The U.S. Constitution and other long-standing governing structures are set up to establish the rules of fair play because the players may come along centuries later (like us). Constitutions may be amended, of course, as ours has been 15 times (not counting the Bill of Rights and Prohibition and its later repeal), but rules of fairness still govern. The citizenry has been expanded, for example, to include former slaves and women, but they too must play by the rules. We have checks and balances among three different branches of government to prevent one from becoming too powerful and dominating the others.

There’s a similar argument for not letting the majority oppress the minority. Religious freedom is not as much for the majority who tend to have freedom but for the minority whose freedom is much more at risk. If you did not know if you were going to be in a religious majority or minority, what would you want?

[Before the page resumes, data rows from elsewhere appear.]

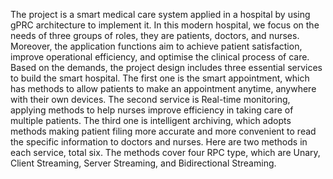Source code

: The project is a smart medical care system applied in a hospital by using gPRC architecture to implement it. In this modern hospital, we focus on the needs of three groups of roles, they are patients, doctors, and nurses. Moreover, the application functions aim to achieve patient satisfaction, improve operational efficiency, and optimise the clinical process of care.
Based on the demands, the project design includes three essential services to build the smart hospital. The first one is the smart appointment, which has methods to allow patients to make an appointment anytime, anywhere with their own devices. The second service is Real-time monitoring, applying methods to help nurses improve efficiency in taking care of multiple patients. The third one is intelligent archiving, which adopts methods making patient filing more accurate and more convenient to read the specific information to doctors and nurses.
Here are two methods in each service, total six. The methods cover four RPC type, which are Unary, Client Streaming, Server Streaming, and Bidirectional Streaming.
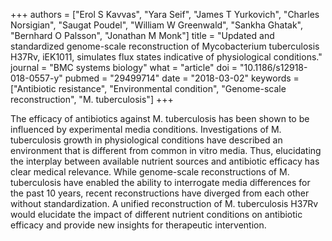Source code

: +++
authors = ["Erol S Kavvas", "Yara Seif", "James T Yurkovich", "Charles Norsigian", "Saugat Poudel", "William W Greenwald", "Sankha Ghatak", "Bernhard O Palsson", "Jonathan M Monk"]
title = "Updated and standardized genome-scale reconstruction of Mycobacterium tuberculosis H37Rv, iEK1011, simulates flux states indicative of physiological conditions."
journal = "BMC systems biology"
what = "article"
doi = "10.1186/s12918-018-0557-y"
pubmed = "29499714"
date = "2018-03-02"
keywords = ["Antibiotic resistance", "Environmental condition", "Genome-scale reconstruction", "M. tuberculosis"]
+++

The efficacy of antibiotics against M. tuberculosis has been shown to be influenced by experimental media conditions. Investigations of M. tuberculosis growth in physiological conditions have described an environment that is different from common in vitro media. Thus, elucidating the interplay between available nutrient sources and antibiotic efficacy has clear medical relevance. While genome-scale reconstructions of M. tuberculosis have enabled the ability to interrogate media differences for the past 10 years, recent reconstructions have diverged from each other without standardization. A unified reconstruction of M. tuberculosis H37Rv would elucidate the impact of different nutrient conditions on antibiotic efficacy and provide new insights for therapeutic intervention.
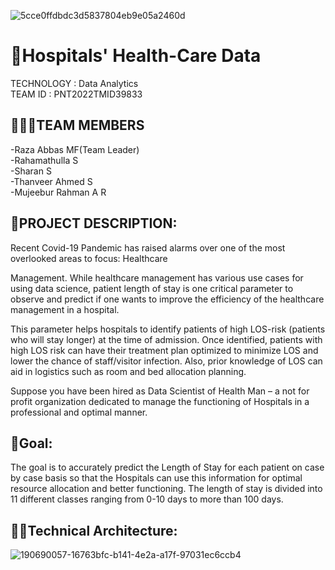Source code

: ![5cce0ffdbdc3d5837804eb9e05a2460d](https://user-images.githubusercontent.com/113687065/202483653-187b61ae-cd77-4665-a9f1-c3dcebf87fe5.jpg)
# 🏥Hospitals' Health-Care Data
TECHNOLOGY : Data Analytics <br>
TEAM ID : PNT2022TMID39833

## 👨‍👩‍👦TEAM MEMBERS
 -Raza Abbas MF(Team Leader)<br>
 -Rahamathulla S<br>
 -Sharan S<br>
 -Thanveer Ahmed S<br>
 -Mujeebur Rahman A R

## 📒PROJECT DESCRIPTION:
Recent Covid-19 Pandemic has raised alarms over one of the most overlooked areas to focus: Healthcare <br>

Management. While healthcare management has various use cases for using data science, patient length of stay is one critical parameter to observe and predict if one wants to improve the efficiency of the healthcare management in a hospital. <br>

This parameter helps hospitals to identify patients of high LOS-risk (patients who will stay longer) at the time of admission. Once identified, patients with high LOS risk can have their treatment plan optimized to minimize LOS and lower the chance of staff/visitor infection. Also, prior knowledge of LOS can aid in logistics such as room and bed allocation planning. <br>

Suppose you have been hired as Data Scientist of Health Man – a not for profit organization dedicated to manage the functioning of Hospitals in a professional and optimal manner. <br>

## 📖Goal:
The goal is to accurately predict the Length of Stay for each patient on case by case basis so that the Hospitals can use this information for optimal resource allocation and better functioning. The length of stay is divided into 11 different classes ranging from 0-10 days to more than 100 days.

## 👨‍💻Technical Architecture:
![190690057-16763bfc-b141-4e2a-a17f-97031ec6ccb4](https://user-images.githubusercontent.com/113687065/202495221-76defd77-6932-4a93-8e84-f5a9ddf78e86.png)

It is often observed that members of the LDS church are especially strong advocates of religious freedom because of their history of religious oppression as a minority. Religious freedom is only one example of another foundational principle of our country — ensuring freedom for unpopular or even marginal groups if those groups do not threaten other foundational rights.

“Fairness” is an interesting idea because like other favorite words it can be used in straightforward and in deceptive ways. For example, when we say we want fairness, are we thinking mainly about ourselves and those who are like us or everyone? Or, do we mean fair play by the same rules for all? Think about what you and others mean by “fairness.”

Lately, rules have been violated all around, and it seems that players like Jack Sock are increasingly rare. One can argue that the U.S. Senate kept the filling of a Supreme Court vacancy from President Obama as guaranteed by the Constitution. One can argue that the Democratic National Committee unfairly manipulated the primary phase to favor Hillary Clinton’s chances over those of Bernie Sanders. Partisan congressional redistricting, known as gerrymandering, is commonly used to strengthen or weaken the power of some constituents to benefit those in power (and keep them there). In North Carolina, a battle is still raging over whether the Republican-controlled legislature has exceeded its authority in limiting the powers of the incoming Democratic governor. Most importantly, it is incumbent on all parties (big and small) to guarantee “non-rigged”elections. That means fair and reasonable procedures for registering to vote, for confirming valid registrations, for voting, and for counting votes. Until we have such a system that is trusted by winners and losers, we are not the great democracy that we claim to be. What have we gained by winning if we undermine the very system that regulates the game and is designed to ensure fairness for everyone?

We should always remember the place of the loser or the minority. We could always be “there” tomorrow.

George Cheney and Sally Planalp are residents of Moab and part-time professors of Communication at the University of Colorado, Colorado Springs.